**PASSAGE TO READ:**
_ _ _ _ _

# Can't ping XBox 360 but can ping other devices



## kingtomato117 (Mar 2, 2013)

So a little back story:
I had both a Westell 7500 and a Linksys Router working fine and had my 360 setup as an extender for Windows Media Center so I could stream TV, Music, Movies, etc from my desktop to the 360. Then I switched my modem/router out with a Zyxel PH5001Z


So now today I noticed that I can no longer find my desktop through the XBox. I have adjusted my firewall settings on the modem itself, even completely disabling it. UPnP is enabled for the 360 and the device is showing under my device table. At first I wasn't able to ping any network devices but after creating an ICMPv4 Firewall rule it worked fine. I've confirmed the XBox IP Address through Network Map, the Device Table on the modem and through Network Settings on the XBox. I've diabled my modem firewall as well as Windows Firewall, completely and I still can't ping my XBox or set it up as an Extender.

I have the XBox connected wirelessly using WPA2-Personal and it's operating in 802.11g/n mode. I'm just kind of lost as where to go from here.


----------



## etaf (Dec 28, 2008)

> I have the XBox connected wirelessly using WPA2-Personal and it's operating in 802.11g/n mode. I'm just kind of lost as where to go from here.


 is this the only wireless device - sometimes on a router they have an option to isolate the wireless from the LAN connections 

is the xbox working on the internet at all ?

_ _ _ _ _

**DATA:**
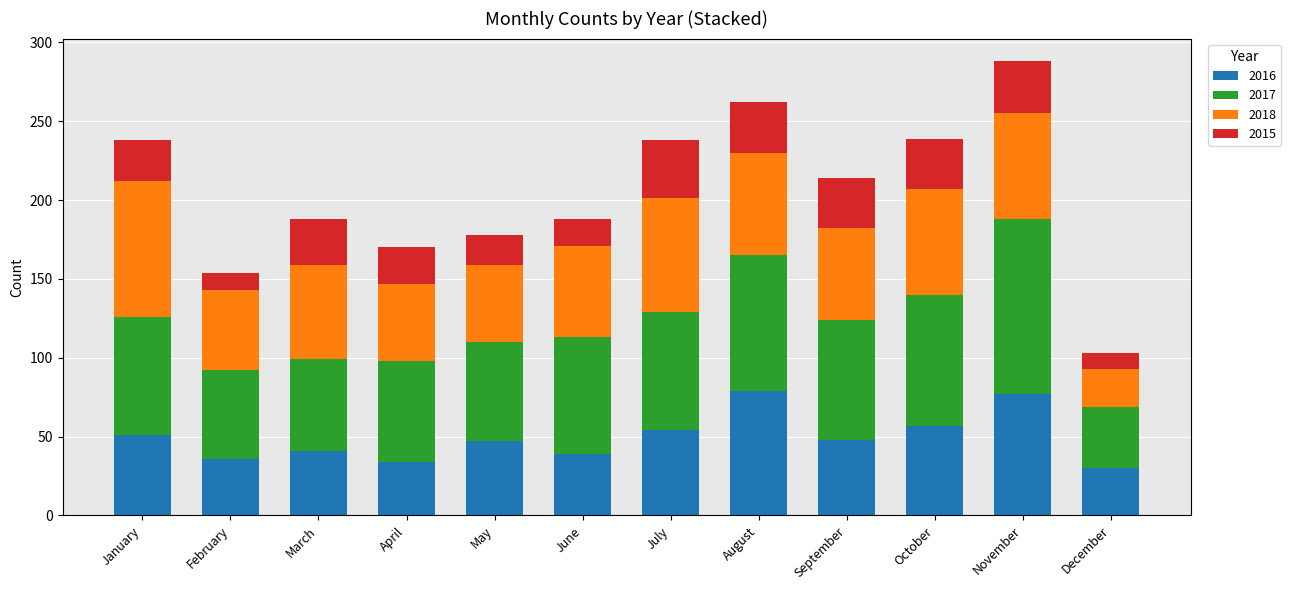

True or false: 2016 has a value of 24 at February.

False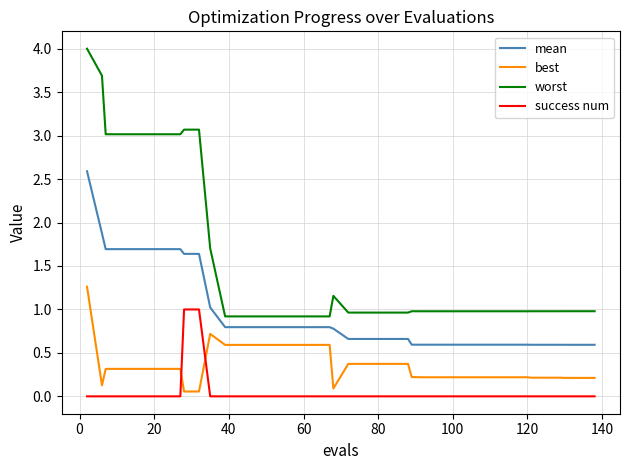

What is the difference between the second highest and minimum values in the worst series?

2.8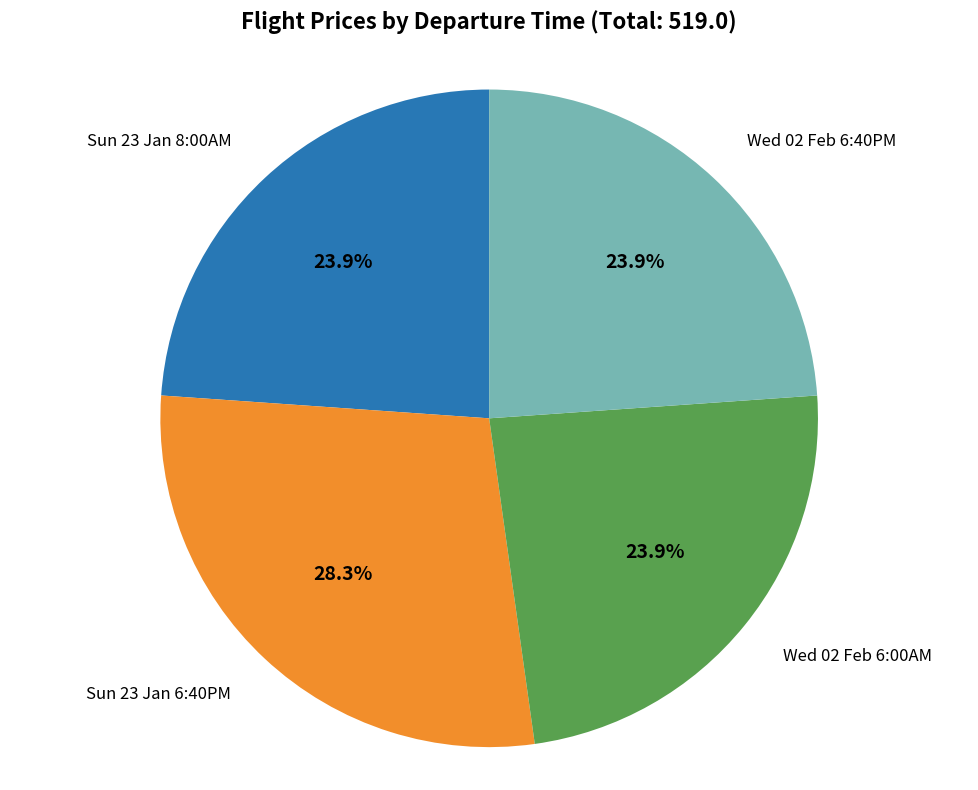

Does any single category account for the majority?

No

_ _ _ _ _

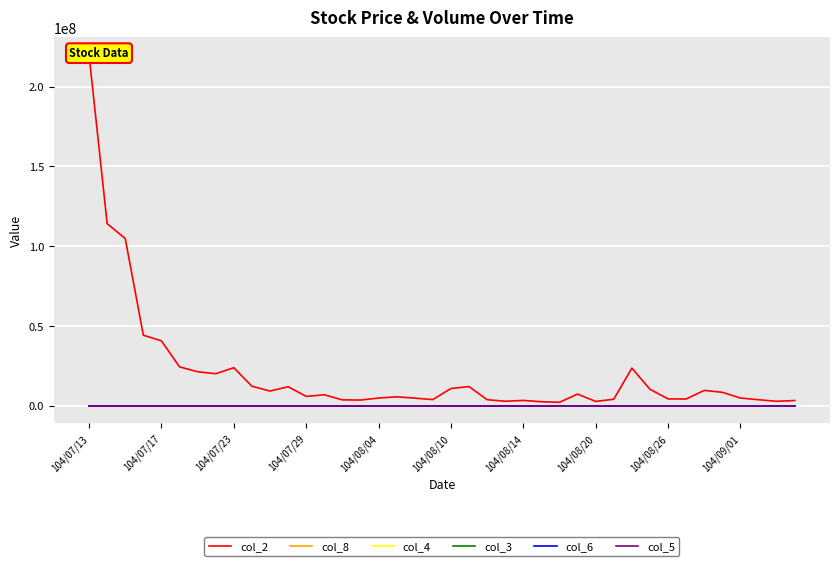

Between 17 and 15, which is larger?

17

_ _ _ _ _

**TASKS:**
1/ In the Xbox 360 ping thread, what did the poster replace the Westell 7500 and Linksys router with?
2/ Please extend the Xbox 360 ping thread, picking up right after its final post.

**RESPONSES BY ITEM NUMBER:**
1/ A Zyxel PH5001Z.

2/
i tried to find a user manual - but could not find that model
Home Routers | ZyXEL
also a google search for the model only found this thread 

can you confirm the model number


----------



## kingtomato117 (Mar 2, 2013)

Thanks for the reply etaf. I have my iPhone and my brothers Android on wireless and I'm able to ping those devices just fine from my desktop. The Xbox does go online and we've been playing on Live, able to access netflix and Hulu apps just fine. My NAT is showing open on the Xbox and everything worked from the start, didn't have to configure anything for it to work.

My ISP, CenturyLink sent me the modem and the user manual that I found is here, looking back at my first thread I put an H in there instead of a K. - PK5001Z | ZyXEL | Modems


----------



## TheCyberMan (Jun 25, 2011)

Is UPNP enabled on the new Zyxel router as well as the xbox?


----------



## kingtomato117 (Mar 2, 2013)

UPnP is enabled on the the new router and I didn't think you had to enable it on the Xbox itself but it is enabled for the device and the IP.

UPnP NAT-T List 
Device IP Address Port Range Protocol







Xbox 360 192.168.0.234 36320 udp 







Xbox 360 192.168.0.234 3074 udp


----------



## etaf (Dec 28, 2008)

is the service Upnp device host running on the desktop
also what are you sharing 
Windows Media Player 
check the service
Windows Media Player Network Sharing service is running

and is SSID Discovery enabled

what the 
ip address of the desktop
ip addres of the xbox


----------



## kingtomato117 (Mar 2, 2013)

UPnP Device host is running, it was set to manual but I changed it to Automatic.
I'm doing my sharing through Windows media Center. The Windows media Player Sharing Service is running and set to Auto as well.

SSID Discovery is enabled

Desktop IP: 192.168.0.251
Xbox IP: 192.168.0.234

I've also enabled Inbound and Outbound firewall rules like the Media Center Extenders - Media Streaming and it's had no affect.


----------



## etaf (Dec 28, 2008)

do you have another PC ?
or anything else that can stream and does that pickup the desktop media service ~?


----------



## TheCyberMan (Jun 25, 2011)

Netbios over TCPIP should be enabled on desktop as well.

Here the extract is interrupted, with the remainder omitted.